The main problem with SpMV is load imbalance and pointer chasing, if we know the general distribution of the sparse matrix, we can plan for the partitioning and register blocking

Reordering

The most ideal structure for parallelized SpMV is block diagonal. In this case, we can partition \(y=Ax\) into \(p\) processors and we requires no communication except for a final gather.

Blocked diagonal

Of course, this is only a very small class of sparse matrix. However, we can reorder the rows or columns to get close to such format.

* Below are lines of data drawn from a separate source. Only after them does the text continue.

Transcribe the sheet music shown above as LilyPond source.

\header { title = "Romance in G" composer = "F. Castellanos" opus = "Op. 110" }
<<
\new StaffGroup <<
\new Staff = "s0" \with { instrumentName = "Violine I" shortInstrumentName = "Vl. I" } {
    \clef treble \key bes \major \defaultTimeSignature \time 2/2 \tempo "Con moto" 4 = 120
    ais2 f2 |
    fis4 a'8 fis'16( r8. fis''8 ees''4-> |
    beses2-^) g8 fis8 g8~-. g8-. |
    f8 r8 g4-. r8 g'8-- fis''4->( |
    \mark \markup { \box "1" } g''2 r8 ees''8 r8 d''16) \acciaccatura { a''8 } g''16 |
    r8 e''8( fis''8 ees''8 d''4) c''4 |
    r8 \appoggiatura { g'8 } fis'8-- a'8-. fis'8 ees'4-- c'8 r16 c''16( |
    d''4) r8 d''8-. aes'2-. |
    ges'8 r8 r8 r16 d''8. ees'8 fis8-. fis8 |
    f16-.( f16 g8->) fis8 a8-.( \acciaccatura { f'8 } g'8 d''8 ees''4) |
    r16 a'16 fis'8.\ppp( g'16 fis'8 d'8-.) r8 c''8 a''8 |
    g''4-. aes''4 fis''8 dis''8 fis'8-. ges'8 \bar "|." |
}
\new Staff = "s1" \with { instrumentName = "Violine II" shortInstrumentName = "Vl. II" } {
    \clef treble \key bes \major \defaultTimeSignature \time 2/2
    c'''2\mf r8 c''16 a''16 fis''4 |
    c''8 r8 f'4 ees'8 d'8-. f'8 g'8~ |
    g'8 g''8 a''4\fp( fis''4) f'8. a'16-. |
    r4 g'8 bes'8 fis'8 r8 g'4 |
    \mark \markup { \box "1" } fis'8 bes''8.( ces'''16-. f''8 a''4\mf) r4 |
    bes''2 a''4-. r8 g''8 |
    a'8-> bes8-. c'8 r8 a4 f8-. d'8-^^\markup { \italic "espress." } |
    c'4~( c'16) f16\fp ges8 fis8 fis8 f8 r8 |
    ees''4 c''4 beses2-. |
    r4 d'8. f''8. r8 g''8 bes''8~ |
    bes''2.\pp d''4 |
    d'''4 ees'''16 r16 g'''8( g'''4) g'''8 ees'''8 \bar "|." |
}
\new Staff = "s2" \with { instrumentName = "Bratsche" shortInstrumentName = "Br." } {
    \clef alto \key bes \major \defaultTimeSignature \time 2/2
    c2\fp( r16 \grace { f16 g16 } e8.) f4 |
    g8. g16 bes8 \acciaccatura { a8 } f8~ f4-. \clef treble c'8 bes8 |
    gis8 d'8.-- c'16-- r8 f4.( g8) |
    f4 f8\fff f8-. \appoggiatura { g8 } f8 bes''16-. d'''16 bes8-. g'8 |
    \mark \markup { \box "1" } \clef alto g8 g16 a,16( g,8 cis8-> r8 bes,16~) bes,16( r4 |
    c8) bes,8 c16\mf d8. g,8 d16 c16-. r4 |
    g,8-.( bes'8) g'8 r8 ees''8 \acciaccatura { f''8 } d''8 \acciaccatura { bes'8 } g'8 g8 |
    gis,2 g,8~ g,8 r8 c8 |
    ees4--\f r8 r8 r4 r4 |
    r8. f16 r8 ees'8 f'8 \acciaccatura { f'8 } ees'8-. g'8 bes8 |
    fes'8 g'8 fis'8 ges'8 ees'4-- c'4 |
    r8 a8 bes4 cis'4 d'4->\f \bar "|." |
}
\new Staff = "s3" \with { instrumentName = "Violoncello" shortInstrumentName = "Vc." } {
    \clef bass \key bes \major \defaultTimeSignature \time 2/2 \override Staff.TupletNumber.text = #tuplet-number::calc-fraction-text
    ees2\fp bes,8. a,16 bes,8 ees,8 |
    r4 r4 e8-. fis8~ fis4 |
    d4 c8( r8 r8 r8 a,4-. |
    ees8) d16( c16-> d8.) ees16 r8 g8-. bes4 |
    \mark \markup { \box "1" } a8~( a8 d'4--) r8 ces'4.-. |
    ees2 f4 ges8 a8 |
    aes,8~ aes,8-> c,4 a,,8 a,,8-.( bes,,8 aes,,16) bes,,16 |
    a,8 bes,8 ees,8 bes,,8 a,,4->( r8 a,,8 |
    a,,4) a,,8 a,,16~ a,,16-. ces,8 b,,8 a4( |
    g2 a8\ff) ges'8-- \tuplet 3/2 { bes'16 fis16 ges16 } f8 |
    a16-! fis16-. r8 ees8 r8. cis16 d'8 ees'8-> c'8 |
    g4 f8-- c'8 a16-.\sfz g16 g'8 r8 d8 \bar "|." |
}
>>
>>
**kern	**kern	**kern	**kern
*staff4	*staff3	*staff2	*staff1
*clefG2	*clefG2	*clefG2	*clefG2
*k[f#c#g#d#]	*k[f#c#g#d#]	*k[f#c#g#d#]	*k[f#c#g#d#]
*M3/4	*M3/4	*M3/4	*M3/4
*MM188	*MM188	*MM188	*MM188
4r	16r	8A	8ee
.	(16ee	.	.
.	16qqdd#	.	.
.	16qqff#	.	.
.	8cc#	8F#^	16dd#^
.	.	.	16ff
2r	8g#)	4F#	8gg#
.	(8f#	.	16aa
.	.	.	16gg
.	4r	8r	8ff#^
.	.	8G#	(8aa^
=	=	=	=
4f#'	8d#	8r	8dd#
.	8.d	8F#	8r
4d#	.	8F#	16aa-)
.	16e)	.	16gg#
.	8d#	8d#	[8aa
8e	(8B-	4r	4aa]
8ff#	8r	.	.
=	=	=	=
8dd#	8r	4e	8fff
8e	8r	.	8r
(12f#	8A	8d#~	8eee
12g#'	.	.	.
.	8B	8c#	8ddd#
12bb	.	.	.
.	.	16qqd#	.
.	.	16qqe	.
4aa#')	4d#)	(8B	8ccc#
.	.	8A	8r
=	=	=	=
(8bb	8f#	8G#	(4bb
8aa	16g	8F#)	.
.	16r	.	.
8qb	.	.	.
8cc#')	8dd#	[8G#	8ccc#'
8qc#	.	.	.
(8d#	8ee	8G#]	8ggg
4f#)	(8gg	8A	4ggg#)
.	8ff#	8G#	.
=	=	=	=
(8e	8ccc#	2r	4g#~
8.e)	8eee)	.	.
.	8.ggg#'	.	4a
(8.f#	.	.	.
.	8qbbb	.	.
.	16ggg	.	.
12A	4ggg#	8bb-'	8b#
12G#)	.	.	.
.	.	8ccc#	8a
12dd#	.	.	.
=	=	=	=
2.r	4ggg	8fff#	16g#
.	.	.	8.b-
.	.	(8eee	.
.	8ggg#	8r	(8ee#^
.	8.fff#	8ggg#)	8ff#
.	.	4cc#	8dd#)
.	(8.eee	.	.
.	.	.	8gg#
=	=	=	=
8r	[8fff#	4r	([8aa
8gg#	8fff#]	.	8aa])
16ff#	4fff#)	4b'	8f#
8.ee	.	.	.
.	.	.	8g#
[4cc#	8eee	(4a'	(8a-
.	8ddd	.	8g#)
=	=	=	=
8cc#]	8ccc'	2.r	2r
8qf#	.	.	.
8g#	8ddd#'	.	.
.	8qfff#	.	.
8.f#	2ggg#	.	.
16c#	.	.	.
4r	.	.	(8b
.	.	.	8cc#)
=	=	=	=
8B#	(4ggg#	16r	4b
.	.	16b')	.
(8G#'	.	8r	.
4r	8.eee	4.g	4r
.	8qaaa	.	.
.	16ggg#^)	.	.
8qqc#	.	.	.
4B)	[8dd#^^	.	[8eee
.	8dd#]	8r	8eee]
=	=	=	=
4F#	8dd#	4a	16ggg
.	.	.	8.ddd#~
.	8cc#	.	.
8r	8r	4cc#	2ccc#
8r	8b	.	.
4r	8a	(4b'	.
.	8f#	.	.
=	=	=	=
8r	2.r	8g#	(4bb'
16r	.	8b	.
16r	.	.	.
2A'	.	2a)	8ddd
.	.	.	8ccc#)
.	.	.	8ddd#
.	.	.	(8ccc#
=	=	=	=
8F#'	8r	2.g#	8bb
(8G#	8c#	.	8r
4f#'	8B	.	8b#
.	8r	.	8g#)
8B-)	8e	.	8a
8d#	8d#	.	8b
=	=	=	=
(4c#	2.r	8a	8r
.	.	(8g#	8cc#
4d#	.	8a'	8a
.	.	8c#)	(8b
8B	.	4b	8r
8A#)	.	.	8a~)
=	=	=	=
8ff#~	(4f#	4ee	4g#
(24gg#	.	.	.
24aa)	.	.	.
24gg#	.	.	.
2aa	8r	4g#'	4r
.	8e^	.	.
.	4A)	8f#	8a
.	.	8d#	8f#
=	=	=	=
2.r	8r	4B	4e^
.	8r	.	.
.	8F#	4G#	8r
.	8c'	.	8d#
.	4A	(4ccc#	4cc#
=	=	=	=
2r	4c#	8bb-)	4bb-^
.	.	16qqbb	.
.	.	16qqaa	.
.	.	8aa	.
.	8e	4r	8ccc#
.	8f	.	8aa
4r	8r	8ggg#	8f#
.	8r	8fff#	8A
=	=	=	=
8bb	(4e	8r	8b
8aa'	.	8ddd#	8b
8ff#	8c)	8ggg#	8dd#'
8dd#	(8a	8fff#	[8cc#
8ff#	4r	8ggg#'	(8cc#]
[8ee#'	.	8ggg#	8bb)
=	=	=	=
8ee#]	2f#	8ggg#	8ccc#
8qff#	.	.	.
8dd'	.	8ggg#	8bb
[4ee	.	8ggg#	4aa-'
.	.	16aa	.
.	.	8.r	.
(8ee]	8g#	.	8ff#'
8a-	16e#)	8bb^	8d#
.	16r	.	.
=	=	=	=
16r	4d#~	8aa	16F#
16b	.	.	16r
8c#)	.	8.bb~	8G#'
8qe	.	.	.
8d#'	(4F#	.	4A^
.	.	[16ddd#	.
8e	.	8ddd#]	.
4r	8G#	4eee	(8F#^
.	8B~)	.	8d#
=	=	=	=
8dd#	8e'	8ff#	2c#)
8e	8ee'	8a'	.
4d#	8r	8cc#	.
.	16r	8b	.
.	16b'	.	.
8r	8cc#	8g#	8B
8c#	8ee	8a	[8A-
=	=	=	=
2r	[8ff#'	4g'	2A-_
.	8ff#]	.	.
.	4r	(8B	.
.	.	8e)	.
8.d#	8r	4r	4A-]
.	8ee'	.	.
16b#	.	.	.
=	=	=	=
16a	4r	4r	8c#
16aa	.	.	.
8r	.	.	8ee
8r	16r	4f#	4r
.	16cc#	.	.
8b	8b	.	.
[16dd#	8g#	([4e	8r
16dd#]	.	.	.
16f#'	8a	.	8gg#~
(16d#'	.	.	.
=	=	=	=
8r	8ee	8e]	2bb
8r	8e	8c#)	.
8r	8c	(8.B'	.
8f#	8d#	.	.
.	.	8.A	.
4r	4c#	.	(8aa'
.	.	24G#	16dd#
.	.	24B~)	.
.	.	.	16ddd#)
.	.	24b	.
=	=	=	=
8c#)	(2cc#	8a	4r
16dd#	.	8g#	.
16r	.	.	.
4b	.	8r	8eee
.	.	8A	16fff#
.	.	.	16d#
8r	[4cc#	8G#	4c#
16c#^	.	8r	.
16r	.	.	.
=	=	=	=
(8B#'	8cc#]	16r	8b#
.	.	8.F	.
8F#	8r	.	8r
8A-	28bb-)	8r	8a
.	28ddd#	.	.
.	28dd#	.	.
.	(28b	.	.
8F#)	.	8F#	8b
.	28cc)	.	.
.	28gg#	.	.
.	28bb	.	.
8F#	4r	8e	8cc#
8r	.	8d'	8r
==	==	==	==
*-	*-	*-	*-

Then, we can use it for computation and permute things back using a permutation matrix.

Register blocking

If we know that most entries of the sparse matrix are clustered in small blocks, then instead of storing each nonzero entry with ind, storing a \(r\times c\) block as a dense matrix indexed by the top-left coordinate. Although we have some zeros in this case, we can use vector instructions to quickly fetch data. Note that \(r\times c\) and ways to partition the matrix is up for tuning.

Register blocking with various size: we can have \(r,c\) stored in the top-left coordinate so that each block has its own size.